Masango played for the U-23 team, scoring on his debut in the 2–1 win over Zimbabwe to ensure South Africa's qualification for the All Africa Games. The midfielder also scored against Mauritius on 26 May 2011 in a 1–0 friendly win,
 and against Botswana in a 5–0 victory on 18 March 2011.

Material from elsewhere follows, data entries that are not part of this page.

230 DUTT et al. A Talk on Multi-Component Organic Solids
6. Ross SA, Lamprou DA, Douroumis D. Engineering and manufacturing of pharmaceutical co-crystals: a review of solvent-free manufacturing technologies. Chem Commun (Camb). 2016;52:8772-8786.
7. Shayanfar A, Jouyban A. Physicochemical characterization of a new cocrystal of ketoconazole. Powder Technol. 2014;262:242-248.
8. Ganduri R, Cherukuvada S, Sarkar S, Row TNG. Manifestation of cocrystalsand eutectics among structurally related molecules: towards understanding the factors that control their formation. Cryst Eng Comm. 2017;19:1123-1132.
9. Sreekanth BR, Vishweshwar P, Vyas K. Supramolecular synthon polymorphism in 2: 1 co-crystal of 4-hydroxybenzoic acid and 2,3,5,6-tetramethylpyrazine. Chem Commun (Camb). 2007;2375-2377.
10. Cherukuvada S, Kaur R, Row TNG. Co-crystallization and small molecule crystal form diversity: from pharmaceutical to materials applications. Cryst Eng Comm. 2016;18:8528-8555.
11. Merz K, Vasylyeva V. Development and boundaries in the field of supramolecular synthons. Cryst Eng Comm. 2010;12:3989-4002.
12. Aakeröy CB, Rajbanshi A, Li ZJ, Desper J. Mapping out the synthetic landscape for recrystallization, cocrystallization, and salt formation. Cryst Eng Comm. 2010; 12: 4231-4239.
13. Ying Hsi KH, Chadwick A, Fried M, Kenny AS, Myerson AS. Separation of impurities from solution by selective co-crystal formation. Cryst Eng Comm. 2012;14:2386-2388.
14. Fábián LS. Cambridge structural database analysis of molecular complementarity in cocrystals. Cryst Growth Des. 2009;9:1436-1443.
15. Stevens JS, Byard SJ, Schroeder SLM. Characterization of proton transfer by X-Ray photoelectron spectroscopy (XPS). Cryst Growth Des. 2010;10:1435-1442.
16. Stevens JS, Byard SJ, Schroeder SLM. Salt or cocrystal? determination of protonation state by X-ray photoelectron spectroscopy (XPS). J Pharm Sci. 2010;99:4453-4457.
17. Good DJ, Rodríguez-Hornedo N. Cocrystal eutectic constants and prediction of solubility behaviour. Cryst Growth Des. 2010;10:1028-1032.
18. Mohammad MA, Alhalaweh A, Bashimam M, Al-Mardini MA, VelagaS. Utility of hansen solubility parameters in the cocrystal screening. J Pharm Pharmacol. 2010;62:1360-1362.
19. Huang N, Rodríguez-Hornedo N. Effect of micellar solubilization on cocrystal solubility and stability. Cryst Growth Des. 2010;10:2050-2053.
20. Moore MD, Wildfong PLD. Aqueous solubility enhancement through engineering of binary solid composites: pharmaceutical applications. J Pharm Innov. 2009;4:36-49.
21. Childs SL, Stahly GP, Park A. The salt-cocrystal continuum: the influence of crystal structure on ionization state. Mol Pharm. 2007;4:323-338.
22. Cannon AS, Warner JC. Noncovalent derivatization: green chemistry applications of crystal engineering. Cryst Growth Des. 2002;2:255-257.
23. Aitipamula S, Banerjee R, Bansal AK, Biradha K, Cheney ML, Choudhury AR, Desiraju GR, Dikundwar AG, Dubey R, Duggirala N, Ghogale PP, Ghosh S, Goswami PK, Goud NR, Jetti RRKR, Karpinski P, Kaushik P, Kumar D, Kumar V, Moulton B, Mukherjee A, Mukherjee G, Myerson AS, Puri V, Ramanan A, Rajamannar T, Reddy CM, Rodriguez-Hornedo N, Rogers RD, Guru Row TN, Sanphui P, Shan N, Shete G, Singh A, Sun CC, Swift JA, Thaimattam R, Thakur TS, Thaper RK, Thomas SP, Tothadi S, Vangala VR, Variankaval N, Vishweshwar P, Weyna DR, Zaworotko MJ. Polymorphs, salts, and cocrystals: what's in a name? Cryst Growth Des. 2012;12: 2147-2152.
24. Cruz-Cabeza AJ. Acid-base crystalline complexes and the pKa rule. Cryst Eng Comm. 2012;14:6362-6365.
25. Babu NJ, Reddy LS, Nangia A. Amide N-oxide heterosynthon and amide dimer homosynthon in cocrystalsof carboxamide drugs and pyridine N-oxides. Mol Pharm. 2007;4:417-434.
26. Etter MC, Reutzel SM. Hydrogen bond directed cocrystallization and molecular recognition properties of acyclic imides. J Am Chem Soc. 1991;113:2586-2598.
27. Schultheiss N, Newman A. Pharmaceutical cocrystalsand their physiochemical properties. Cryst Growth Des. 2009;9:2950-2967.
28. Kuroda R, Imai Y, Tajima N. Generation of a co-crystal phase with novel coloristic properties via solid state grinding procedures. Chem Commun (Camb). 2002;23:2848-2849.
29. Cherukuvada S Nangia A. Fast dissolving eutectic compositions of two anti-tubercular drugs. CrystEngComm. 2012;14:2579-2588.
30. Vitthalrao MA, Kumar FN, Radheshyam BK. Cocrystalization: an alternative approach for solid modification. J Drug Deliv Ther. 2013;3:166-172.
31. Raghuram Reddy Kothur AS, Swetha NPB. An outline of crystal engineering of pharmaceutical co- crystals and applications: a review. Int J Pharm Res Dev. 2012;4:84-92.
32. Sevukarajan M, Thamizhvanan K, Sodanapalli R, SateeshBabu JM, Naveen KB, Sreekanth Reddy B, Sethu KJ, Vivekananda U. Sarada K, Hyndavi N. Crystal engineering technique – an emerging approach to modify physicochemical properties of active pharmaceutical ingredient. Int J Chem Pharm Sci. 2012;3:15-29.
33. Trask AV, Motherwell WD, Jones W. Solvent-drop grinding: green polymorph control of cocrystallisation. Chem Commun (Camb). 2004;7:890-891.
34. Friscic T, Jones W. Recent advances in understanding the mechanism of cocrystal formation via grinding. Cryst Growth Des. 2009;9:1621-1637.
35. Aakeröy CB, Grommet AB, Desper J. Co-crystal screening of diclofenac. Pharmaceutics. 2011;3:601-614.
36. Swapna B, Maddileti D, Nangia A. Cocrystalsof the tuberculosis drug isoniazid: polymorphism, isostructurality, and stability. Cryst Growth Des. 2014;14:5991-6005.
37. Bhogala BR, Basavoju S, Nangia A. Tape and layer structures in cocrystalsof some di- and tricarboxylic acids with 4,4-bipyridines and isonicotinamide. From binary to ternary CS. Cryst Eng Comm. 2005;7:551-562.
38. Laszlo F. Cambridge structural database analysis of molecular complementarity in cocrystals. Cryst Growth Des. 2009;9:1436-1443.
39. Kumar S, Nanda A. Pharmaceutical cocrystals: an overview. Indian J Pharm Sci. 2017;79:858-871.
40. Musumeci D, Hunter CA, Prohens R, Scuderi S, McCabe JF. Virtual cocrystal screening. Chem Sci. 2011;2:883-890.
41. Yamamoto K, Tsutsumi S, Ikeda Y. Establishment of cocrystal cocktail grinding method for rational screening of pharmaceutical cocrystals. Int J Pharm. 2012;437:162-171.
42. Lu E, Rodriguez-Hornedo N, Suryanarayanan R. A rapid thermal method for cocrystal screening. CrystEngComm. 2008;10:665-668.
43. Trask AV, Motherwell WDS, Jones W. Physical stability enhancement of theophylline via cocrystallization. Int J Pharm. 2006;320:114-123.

He made his senior debut on 17 July 2013 on the eve of his birthday against Lesotho and was unfortunate having not scored on debut like he did for the junior national teams. He scored in his second match in the 2013 COSAFA Cup 3rd and 4th place playoff on 20 July 2013 against Lesotho. South Africa won 2-1 finishing third with a bronze medal. Masango earned a call-up after his good form for AFCON qualifiers against Nigeria and Sudan. He claimed that his call up was "destiny" and that Sudan was his lucky charm. Masango's first call-up in international football came nine years ago against Sudan when he represented the South Africa Under-17 team in a 2005 Under-17 Youth Championship qualifier.

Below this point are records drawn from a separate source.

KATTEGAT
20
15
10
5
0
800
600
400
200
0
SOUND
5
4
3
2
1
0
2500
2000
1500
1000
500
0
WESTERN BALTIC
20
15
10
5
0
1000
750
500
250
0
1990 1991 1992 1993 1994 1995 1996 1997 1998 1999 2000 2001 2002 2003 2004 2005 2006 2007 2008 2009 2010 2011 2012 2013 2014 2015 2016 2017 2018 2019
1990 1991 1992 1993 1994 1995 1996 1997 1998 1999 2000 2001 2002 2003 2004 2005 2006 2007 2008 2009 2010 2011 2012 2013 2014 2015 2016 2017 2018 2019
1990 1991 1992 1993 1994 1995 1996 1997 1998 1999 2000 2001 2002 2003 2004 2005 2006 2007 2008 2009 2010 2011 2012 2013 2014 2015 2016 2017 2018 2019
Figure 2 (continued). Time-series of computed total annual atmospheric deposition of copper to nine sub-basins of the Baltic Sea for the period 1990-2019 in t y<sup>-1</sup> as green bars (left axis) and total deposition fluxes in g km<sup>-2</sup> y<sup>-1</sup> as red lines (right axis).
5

The game was played at the same Al-Merrikh Stadium where South Africa played their 2015 African Nations Cup Group A opener against the Sudan. He played in the 3–0 win over Sudan and 0–0 draw over Nigeria. Masango scored a stunning goal referred to as a "stepback volley" against Ghana in the 2015 African Cup of Nations Group C final clash and made rounds in Spain and has been compared to Colombia's James Rodriguez famous volley in the 2–0 victory over Uruguay in last in the 2014 FIFA World Cup in Brazil. Bleacher Report described the goal as "ridiculous, outrageous and impossibly perfect".